Back at his hidden bed, Titus grabbed Ghost’s rope in his left hand, sawing the blade against the woven hemp. As the rope came apart in his hand, he reached up and yanked the bandanna off the dog’s snout. Close at hand, Digger was lunging at the end of his rope, the length of it snapping taut with so much force it made a dull
pung-pung-pung
sound. He reached the second dog, tearing the bandanna off its muzzle, then made a grab for its restraining rope.

Behind him at the fire, the killers were shouting now. One of them even screaming. Another voice broke into a discordant wail. A death song. The son of a bitch knows he’s gonna die.

By the time Titus got turned back around and stuffed the knife in its scabbard, he wasn’t sure if he was hearing the dogs padding on the snow in the dark or if it was the enemy. He dropped to his knees there at the buffalo robes, flinging back the hides and feeling for the rifles he had exposed. He supposed at least two of them were coming. He could see no movement in the firelight. As many as three. Those two out there in the dark, and now the tomahawk carrier had dived into the shadows, that inky black beyond the reach of the fire’s feeble glow.

Weighing what he should do—go in search of them, or wait for them to stumble across him in the dark—Bass listened for the dogs. They would either make a nuisance
of themselves in the dark, or they would get themselves killed. Suddenly he felt guilty for releasing them to attack the attackers. They were a threat to the thieves and would likely get—

Then he made himself a promise on their behalf. If he heard a sound from one of the pups or a warrior, Titus vowed he would dash to the sound. He convinced himself that if he reacted quickly enough, the enemy wouldn’t have time to kill either of the dogs because they posed a threat.

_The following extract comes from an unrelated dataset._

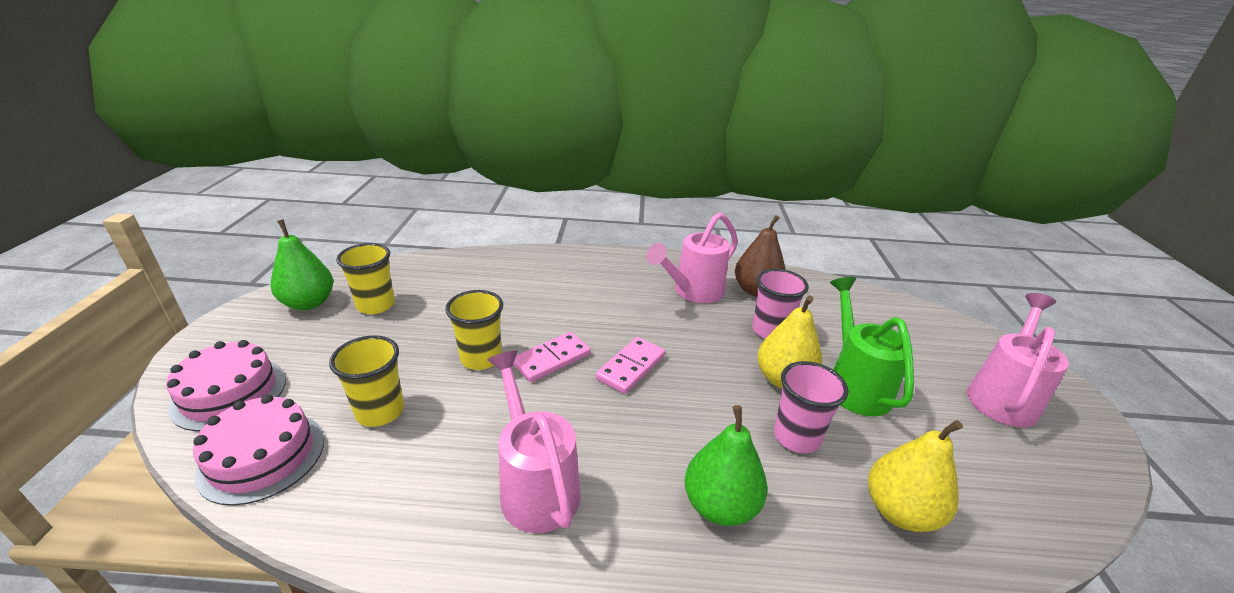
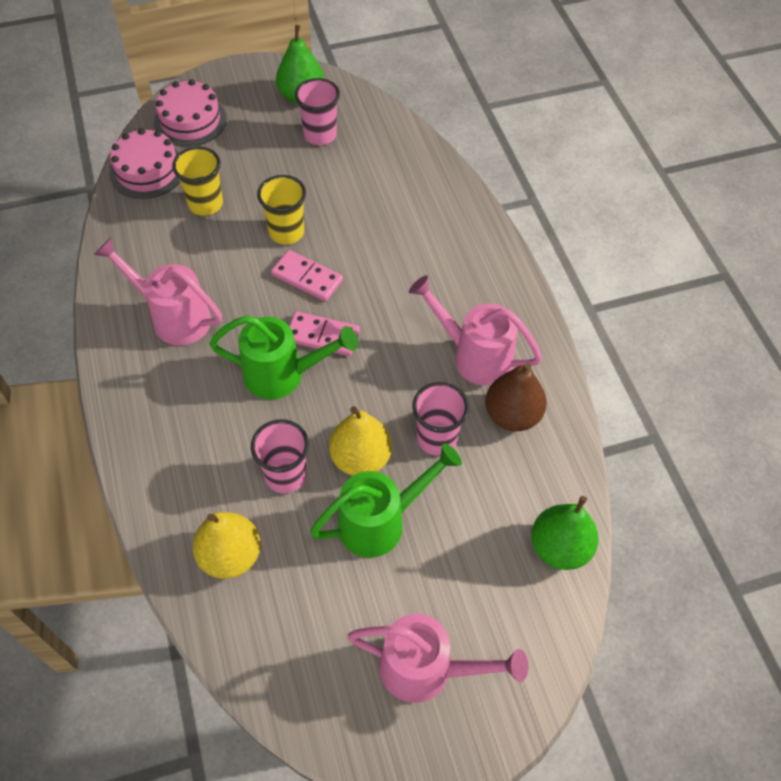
camera: 70 degrees right, 25 degrees up
yellow cup [336,243,395,314] -> pink cup [295,78,340,145]
pink watering can [487,350,581,533] -> pink watering can turned 105 degrees counterclockwise [94,238,222,345]
green pear [684,405,767,526] -> green pear moved to [531,496,599,570]
none -> green watering can [210,315,358,399]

That was the pale-eyed Ghost’s growl. A man suddenly yelped in pain. A dull thud—an instant before Bass started forward in the dark. Then he heard Ghost whimpering in his own pain.

Just as Titus shuffled through the trees at his left, he caught sight of a jumble of shadows at the far edge of the firelight. Ghost had one of them by the calf, his jaws locked tight as the warrior clumsily swung his fusil down on the dog’s back again and again, sometimes swinging wild, sometimes connecting. With each noisy thud, Ghost released a groan—but never did release the Indian. It must be excruciating to have those half-grown fangs buried deep into that calf muscle.

From the veil of darkness Digger flew like a blur, striking that same warrior with such force that the Indian spilled over some baggage. As the scalp hunter tried holding off the second dog, Titus kept moving. Before he got to the edge of the light, the tomahawk holder appeared between the trees, his weapon held high as he lunged forward, making for Digger because the big pup had his warrior flattened on the ground, protecting his throat.

At his right hip Titus brought up the rifle on instinct, instantly setting the back trigger before yanking on the front trigger without thinking, much less aiming as he clenched his eyes shut. When he opened them again, he found the tomahawk holder spinning, the upper part of his left arm bleeding. The warrior grumbled as he settled onto the balls of both feet wobbly, then brought the tomahawk back once more as he stumbled to a stop right over Digger.

Scratch dropped the .54 and passed the .50-caliber flinter over to his right side. There was no set trigger on it, Titus reminded himself as his cold, stiffened fingers wrapped themselves around the wrist and trigger guard. He was already close enough to his target that he didn’t have to bring the weapon up to his shoulder. Instead, he shot it from his side, bracing the cheekpiece against the bottom of his rib cage.